TARİH: 6 Aralık 2014
GAZETE/DERGİ: Birgün
Fatih Akın’ın Ermenilerin 1915’te Osmanlı coğrafyası içinde katlinden, kırıma uğratılmasından söz eden bir film yapması takdire şayan. ‘Kesik’ ele aldığı konuyu olabildiğince yumuşak bir şekilde anlatıyor. Bu bir belgesel değil, dolayısıyla o niye yok bu niye yok demenin de sınırları olmalı.

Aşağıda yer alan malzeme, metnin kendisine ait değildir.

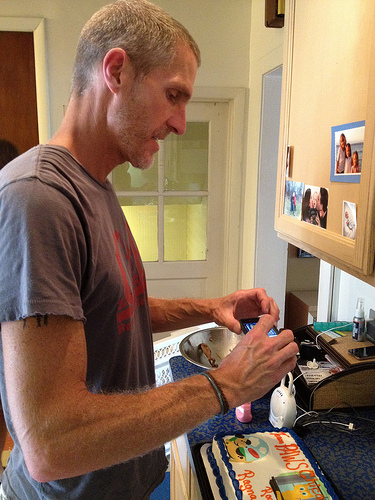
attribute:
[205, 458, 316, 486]
cake — white, decorated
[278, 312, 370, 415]
box — pale, brown, trimmed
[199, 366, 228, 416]
wrist band — black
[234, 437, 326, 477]
icing — blue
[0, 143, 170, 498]
shirt — gray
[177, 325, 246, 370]
bowl — silver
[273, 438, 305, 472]
writing — orange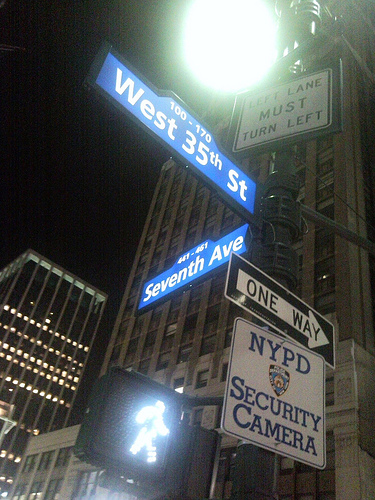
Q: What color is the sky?
A: Black.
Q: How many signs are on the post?
A: Five.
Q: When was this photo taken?
A: Outside, during the night.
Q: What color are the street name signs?
A: Blue.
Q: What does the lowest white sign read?
A: NYPD Security Camera.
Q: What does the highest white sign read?
A: Left Lane Must Turn Left.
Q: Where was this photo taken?
A: At a sign pole.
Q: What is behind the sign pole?
A: A building.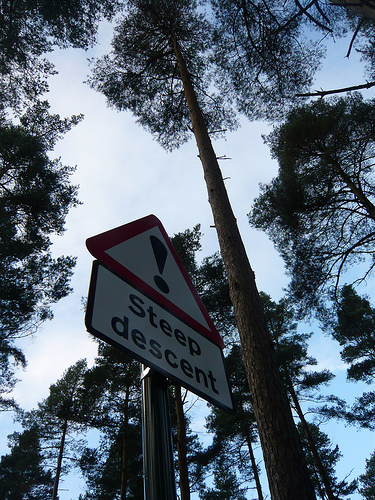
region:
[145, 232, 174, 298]
A large black exclamation point.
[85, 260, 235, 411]
A sign that says Steep Descent.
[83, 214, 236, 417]
A warning sign.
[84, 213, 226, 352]
A triangle with black, white, and red colors.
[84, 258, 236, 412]
A black and white rectangular sign.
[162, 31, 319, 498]
The trunk of a very tall tree.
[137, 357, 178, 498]
A metal sign pole.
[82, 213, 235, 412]
Two signs indicating danger.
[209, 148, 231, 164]
A branch poking out of a tree branch.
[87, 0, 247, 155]
The top of a large tree.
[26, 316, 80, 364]
The sky is clear and blue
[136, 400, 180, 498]
The pole is the color silver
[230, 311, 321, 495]
The tree trunk is the color brown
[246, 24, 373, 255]
The tree is tall with green leaves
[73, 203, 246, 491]
The sign is in the ground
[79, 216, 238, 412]
The top of the sign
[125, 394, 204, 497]
The bottom of the sign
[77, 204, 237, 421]
The sign is red, black and white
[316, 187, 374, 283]
The branches on the tree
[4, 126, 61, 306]
The leaves on the tree are short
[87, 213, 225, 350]
A red triangular sign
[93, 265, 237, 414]
A black and white rectangular sign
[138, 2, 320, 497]
A tall evergreen tree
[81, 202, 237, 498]
A metal post with two signs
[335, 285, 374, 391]
The top of an evergreen tree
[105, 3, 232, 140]
The branches of a tree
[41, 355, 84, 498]
A single evergreen tree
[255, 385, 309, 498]
The bark on the tree is brown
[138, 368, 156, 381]
A metal clasp holding the sign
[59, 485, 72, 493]
A branch on the tree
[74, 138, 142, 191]
sky above the trees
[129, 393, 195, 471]
bottom of the sign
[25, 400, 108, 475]
trees near the sign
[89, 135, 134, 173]
blue sky above the land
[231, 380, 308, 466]
branch of the tree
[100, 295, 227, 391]
black and white sign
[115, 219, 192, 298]
sign with an exclamation point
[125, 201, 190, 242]
tip of the sign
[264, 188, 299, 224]
leaves on a tall tree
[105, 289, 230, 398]
sign that says "steep descent"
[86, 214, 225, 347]
a red and white triangle sign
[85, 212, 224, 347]
a red and white warning sign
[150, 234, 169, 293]
a black exclamation point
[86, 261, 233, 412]
a sign warning about a steep descent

Filmin derdi bize ırkçılığın, etnik ayrımcılığın insanlara nasıl acı çektirdiğini anlatmak. Ne filmin tek kötüleri Türkler ne de Türklerin hepsi kötü filmde. Ayrıca ırkçılığın milleti olmadığını anlatmaya özen gösteriyor film. Ama bunun dışında filmin söylediği, seyiricisine geçirdiği önemli bir duygu ve düşünce yok ne yazık ki. İyiler ve kötüler, klişelerle dolu davranışlar ve diyaloglarla etkileşiyorlar film boyunca. Anlaşılır nedenlerle Ermenileri İngilizce konuşturmuş Fatih Akın. Amerikalı seyirciye hitap etmenin başka yolu olmadığı gibi, bildiği bir dilde yönetmek istemiş filmini. Ama olmamış. Belki yabancı seyirci için o kadar sorun olmaz. İngilizce konuşan Polonyalılardan rahatsız olmamıştım Piyanist’i seyrederken. Ama bu coğrafyada geçen bir filmde bu coğrafyanın dillerini, Ermenice’yi duymak isterdim.